The task
Go through the data and tally the lines that hold the string "место". Reply with the total alone.

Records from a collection

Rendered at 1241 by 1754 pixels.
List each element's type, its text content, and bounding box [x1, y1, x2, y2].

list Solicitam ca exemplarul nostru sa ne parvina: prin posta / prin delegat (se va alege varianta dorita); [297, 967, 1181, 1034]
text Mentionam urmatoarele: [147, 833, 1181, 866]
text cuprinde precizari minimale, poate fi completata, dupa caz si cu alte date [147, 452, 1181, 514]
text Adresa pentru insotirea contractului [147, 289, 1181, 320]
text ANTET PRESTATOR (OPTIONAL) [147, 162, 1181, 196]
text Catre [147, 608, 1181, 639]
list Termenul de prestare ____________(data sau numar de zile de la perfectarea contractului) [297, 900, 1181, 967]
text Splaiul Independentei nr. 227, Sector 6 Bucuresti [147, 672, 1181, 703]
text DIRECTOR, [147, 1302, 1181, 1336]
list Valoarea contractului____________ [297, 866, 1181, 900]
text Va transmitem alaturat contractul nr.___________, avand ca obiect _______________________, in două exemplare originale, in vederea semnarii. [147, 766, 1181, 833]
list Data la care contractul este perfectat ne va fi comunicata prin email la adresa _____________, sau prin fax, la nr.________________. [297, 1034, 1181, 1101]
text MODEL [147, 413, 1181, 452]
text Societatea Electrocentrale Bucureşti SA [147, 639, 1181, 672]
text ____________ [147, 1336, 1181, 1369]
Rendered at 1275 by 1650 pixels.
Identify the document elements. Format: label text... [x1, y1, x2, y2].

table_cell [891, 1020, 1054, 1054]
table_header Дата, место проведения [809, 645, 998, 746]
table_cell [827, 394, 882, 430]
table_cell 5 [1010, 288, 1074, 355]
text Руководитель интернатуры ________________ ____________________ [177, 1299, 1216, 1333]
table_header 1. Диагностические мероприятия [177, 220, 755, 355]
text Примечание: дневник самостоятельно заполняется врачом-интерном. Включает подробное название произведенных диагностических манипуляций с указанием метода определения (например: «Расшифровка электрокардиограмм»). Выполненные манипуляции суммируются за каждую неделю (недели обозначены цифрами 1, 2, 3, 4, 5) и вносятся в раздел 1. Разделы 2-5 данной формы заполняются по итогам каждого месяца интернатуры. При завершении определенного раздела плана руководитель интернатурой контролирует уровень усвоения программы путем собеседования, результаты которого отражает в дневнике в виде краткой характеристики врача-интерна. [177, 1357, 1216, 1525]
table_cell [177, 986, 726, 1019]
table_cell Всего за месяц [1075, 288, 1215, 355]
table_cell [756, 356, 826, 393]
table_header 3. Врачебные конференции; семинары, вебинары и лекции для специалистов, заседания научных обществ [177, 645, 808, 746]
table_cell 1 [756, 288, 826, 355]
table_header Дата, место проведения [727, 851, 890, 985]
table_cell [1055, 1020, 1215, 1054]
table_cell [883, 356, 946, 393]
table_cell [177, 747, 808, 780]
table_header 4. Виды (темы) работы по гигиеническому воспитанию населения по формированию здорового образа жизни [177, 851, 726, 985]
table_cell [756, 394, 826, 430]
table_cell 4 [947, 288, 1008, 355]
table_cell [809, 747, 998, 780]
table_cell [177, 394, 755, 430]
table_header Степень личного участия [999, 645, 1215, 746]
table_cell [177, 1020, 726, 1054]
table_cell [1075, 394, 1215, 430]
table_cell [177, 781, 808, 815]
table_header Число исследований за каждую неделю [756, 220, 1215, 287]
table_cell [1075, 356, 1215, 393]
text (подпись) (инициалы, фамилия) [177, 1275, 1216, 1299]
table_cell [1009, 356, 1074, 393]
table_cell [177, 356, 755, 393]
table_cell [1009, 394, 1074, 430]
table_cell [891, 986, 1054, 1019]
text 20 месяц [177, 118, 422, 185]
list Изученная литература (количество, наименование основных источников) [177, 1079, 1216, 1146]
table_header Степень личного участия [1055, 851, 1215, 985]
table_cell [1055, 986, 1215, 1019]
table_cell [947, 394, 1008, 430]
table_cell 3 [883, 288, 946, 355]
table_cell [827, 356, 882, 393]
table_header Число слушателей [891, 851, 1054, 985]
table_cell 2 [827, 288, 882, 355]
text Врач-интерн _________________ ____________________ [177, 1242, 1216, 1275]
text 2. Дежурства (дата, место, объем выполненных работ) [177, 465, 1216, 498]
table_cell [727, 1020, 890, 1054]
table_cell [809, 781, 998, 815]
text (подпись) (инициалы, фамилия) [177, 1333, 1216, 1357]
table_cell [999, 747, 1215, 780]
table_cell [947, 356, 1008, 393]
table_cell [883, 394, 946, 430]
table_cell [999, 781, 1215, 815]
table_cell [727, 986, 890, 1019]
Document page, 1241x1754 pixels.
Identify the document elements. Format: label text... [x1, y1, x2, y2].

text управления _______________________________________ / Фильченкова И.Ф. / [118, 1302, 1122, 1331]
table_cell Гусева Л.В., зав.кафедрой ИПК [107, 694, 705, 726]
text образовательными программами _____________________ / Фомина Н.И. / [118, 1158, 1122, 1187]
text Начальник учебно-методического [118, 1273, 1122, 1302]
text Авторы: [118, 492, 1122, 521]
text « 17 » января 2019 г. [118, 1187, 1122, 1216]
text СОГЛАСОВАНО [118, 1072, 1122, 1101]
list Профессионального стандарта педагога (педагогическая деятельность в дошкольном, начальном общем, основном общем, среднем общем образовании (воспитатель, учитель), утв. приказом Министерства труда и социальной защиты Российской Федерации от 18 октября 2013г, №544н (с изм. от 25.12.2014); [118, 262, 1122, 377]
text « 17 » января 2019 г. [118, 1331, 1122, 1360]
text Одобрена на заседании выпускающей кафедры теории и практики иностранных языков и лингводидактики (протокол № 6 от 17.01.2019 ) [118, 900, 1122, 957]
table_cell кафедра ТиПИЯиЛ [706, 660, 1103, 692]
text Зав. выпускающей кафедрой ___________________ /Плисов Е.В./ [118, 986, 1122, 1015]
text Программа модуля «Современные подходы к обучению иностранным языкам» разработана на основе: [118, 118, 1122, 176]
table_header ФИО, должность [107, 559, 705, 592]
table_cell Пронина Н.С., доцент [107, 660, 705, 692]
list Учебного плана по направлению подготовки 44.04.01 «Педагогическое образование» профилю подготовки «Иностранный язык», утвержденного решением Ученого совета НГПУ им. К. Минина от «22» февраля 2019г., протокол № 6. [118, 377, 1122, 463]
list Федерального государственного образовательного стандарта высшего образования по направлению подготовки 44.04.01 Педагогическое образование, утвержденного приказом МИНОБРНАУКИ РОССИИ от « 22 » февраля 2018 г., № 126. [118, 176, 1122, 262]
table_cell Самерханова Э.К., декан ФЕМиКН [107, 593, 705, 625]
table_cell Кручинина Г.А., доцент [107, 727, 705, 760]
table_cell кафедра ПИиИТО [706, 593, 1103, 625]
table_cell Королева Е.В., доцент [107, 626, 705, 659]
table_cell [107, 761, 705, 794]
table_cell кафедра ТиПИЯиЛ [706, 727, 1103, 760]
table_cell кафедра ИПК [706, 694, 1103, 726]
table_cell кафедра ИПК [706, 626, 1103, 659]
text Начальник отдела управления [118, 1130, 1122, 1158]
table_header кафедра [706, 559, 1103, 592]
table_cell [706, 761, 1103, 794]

Exercise solution
3